PHOTO BY IVANJEKIC VIA GETTY IMAGES

PHOTO BY IVANJEKIC VIA GETTY IMAGES

From ExtraCrispy.com, published 7/29/16

Here’s one thing that never occurred to me before I had a child of my own: The idea of a “motherly instinct” is either a complete myth or something many of us were born missing. I’m not talking about having a sweet, nurturing disposition and a yearning to procreate. I’m talking about the way it seems, when you’re a kid, like your parents know all the answers before there are questions. They set the rules for your existence because the rules always existed, fully formed, in their heads. My mother, a mere 23 when she had me, could make her every proclamation sound like it came down from Olympus.

When it came to food—though now I know she’d basically just learned the fundamentals of cooking a couple of years before—what she served was The Right Thing to Eat, because she said so. For breakfast, that meant Cheerios, Cream of Wheat, bread and jam, or on very special occasions, a sweet, milky strained oatmeal concoction she grew up with in the Dominican Republic. She’d been raised in a house with servants, so the crafting of most other Dominican meals was never passed on to her, but my sister and I were always made aware that our first-generation status set us apart.

When we came home from sleepovers and dared to ask why we couldn’t eat the bowls of colorful sugar served at my friends’ houses, her answer was something like, “That’s what Americans eat.” (If you’re about to dispute the provenance of Cheerios and Cream of Wheat, please refer back to my previous point about the power of her words.) When I was around nine and she finally learned to make things like pancakes and muffins from Jane Brody’s Good Food Book, she never let on that this was an improvement from her old ways.

One of the things I wish I’d known to ask her before she died is, “Were you just making it up as you went along? Were you faking it? Did you hide that from us all along?”

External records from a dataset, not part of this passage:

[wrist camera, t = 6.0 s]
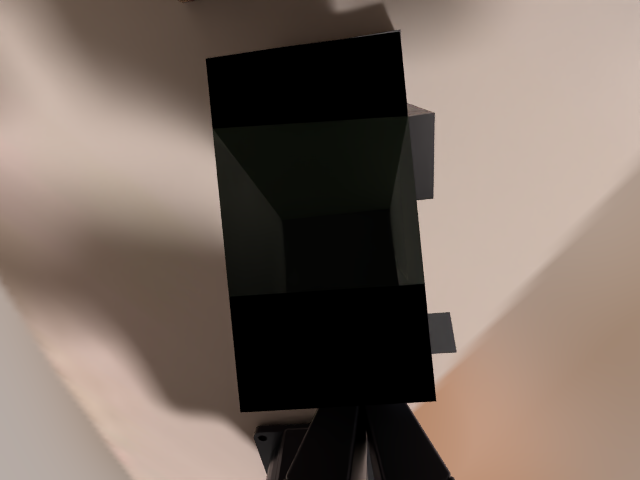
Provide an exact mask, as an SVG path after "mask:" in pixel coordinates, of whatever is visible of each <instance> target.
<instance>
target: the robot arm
mask: <svg viewBox="0 0 640 480" xmlns="http://www.w3.org/2000/svg"><path fill="white" fill-rule="evenodd" d="M254 440H255V443H256V446H257V448H258V451H259V454H260V457H261V460H262V462H263V465H264V468H265V471H266V474H267V478H266V480H455V479H454V478H453V477H450V472H449V470H448V468H447V467H446V465H445V464H444V462H443V460H442V459H441V457H440V456H439V454H438V452H437V451H436V449H435V448H434V446H433V445H432V443H431V441H430V440H429V438H428V437H427V435H426V433H425V432H424V430H423V429H422V427H421V425H420V424H419V422H418V421H417V419H416V417H415V416H414V414H413V413H412V411H411V409H410V408H409V406H408V405H407V403H397V404H379V405H362V406H344V407H327V408H318V409H317V411H316V413H315V415H314V418H313V420H312V422H311V424H296V425H266V426H259V427H257V428H256V430H255V434H254Z"/></svg>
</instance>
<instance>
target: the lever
mask: <svg viewBox="0 0 640 480" xmlns="http://www.w3.org/2000/svg"><path fill="white" fill-rule="evenodd" d="M206 66H207V76H208V86H209V96H210V106H211V117H212V127H213V137H214V147H215V157H216V168H217V178H218V188H219V198H220V208H221V219H222V229H223V239H224V249H225V259H226V270H227V280H228V290H229V300H230V310H231V321H232V331H233V341H234V351H235V361H236V372H237V382H238V392H239V402H240V412H257V411H275V410H292V409H310V408H327V407H344V406H362V405H379V404H397V403H414V402H432V401H436V395H435V384H434V374H433V364H432V354H436V353H454V352H456V346H455V340H454V334H453V328H452V323H451V317H450V312H446V313H432V314H428V313H427V303H426V293H425V282H424V272H423V262H422V252H421V242H420V231H419V221H418V211H417V201H416V191H415V180H414V170H413V160H412V150H411V140H410V129H409V119H408V109H407V99H406V89H405V78H404V68H403V58H402V48H401V38H400V31H399V32H392V33H384V34H377V35H369V36H362V37H355V38H347V39H340V40H332V41H325V42H317V43H310V44H302V45H295V46H288V47H280V48H273V49H266V50H260V51H253V52H246V53H240V54H233V55H227V56H220V57H213V58H207V59H206Z"/></svg>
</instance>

What’s the exact opposite of conviction and instinct? To me: motherhood. From the very start, you’re meant to offer up your breasts—those things you were told to keep hidden your whole life—as this beautiful, natural substance that will give your child everything she or he needs for a healthy, smart life. It will all just flow from your body to his, like it does for every other mammal on the planet.

Nope.

There’s a reason “lactation consultant” is a real job, and I saw three of them. Thus began the notion that being a “good mom” meant feeding my child healthy food effortlessly, that I was doomed to failure from day one. This is when doubt settled in to stay. Absolutely no voice of ancient wisdom spoke from deep within to guide me. I had no answers for any of the questions that followed. My every attempt to follow the not-so-ancient words of wisdom from books and blogs seemed to fail too. In my heart of hearts, I began to feel like a bad mom.

Kristin Iverson’s essay here, “What Happened to Breakfast After Having Kids,” made me nauseated with envy. My picky eater, who’s now three, has never let me feed him strawberries and avocado slices, let alone eggs or fried rice, Kristin’s go-to on lazier mornings. The beautiful, groggy chaos she describes is completely foreign to me.

Perhaps in earlier generations, a “bad mom” breakfast consisted of day-old donuts or the kind of cereal advertised during cartoons. Today, it looks like this: Every morning, at around 5:30 a.m., he sucks on squeezy packets of applesauce and a sippy cup of strawberry Kefir yogurt drink in front of the TV while his dad and I lie on the couch, dreaming of alphabet songs and talking trains. That’s the closest he’ll get to fruit all day. By the time I’m alert and together enough to “whip up” pancakes, my little Bright Eyes has been up for hours. Once I finally manage to get them on the table, he’s throwing a tantrum that he wants peanut butter and jelly, and only if I’ve been fully caffeinated can I catch the flying, blueberry syrup-drenched flapjack he’s just thrown in the air.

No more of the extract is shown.